### Task to carry out
Keep only the lines of the data below that contain "attribute", and copy them.

### Information shown
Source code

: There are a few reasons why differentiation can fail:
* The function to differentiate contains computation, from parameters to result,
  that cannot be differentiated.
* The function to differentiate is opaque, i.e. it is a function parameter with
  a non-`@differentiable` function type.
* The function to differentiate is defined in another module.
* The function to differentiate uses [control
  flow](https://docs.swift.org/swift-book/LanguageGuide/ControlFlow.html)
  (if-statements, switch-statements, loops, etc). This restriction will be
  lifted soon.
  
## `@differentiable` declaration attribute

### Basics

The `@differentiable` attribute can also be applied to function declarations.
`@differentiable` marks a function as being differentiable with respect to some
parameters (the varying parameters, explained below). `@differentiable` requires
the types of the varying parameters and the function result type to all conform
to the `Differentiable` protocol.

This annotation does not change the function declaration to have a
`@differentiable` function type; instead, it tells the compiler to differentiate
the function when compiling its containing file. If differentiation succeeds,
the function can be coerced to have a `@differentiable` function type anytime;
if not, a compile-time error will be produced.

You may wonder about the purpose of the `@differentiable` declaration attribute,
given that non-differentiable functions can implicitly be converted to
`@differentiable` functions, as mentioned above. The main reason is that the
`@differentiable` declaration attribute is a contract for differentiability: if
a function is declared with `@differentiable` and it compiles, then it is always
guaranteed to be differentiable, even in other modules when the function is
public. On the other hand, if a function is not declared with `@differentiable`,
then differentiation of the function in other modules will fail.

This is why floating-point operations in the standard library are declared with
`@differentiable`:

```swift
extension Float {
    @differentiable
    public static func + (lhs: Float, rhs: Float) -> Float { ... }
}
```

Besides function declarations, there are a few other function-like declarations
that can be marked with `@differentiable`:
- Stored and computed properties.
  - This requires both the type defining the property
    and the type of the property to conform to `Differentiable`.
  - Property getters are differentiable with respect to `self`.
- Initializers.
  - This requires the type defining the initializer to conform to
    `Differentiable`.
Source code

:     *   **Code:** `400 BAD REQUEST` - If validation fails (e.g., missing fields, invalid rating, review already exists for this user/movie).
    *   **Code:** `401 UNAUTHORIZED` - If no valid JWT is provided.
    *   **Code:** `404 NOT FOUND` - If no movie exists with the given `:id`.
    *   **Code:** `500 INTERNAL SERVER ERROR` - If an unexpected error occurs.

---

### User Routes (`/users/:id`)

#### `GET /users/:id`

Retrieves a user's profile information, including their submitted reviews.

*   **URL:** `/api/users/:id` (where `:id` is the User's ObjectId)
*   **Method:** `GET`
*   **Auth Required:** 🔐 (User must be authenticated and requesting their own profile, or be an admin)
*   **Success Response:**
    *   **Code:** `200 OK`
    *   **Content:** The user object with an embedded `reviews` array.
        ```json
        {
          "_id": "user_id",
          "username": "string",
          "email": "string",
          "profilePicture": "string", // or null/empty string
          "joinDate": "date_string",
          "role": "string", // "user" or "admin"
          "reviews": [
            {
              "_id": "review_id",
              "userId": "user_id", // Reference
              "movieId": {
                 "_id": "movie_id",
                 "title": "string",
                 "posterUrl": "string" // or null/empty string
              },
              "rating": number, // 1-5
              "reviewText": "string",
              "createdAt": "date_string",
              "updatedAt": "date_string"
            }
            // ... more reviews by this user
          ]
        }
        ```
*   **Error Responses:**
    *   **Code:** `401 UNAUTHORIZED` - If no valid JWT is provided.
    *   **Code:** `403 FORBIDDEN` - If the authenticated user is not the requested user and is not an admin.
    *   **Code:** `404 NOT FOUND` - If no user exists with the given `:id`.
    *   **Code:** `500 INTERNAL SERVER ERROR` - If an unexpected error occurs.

### Exercise result
## `@differentiable` declaration attribute
The `@differentiable` attribute can also be applied to function declarations.
You may wonder about the purpose of the `@differentiable` declaration attribute,
`@differentiable` declaration attribute is a contract for differentiability: if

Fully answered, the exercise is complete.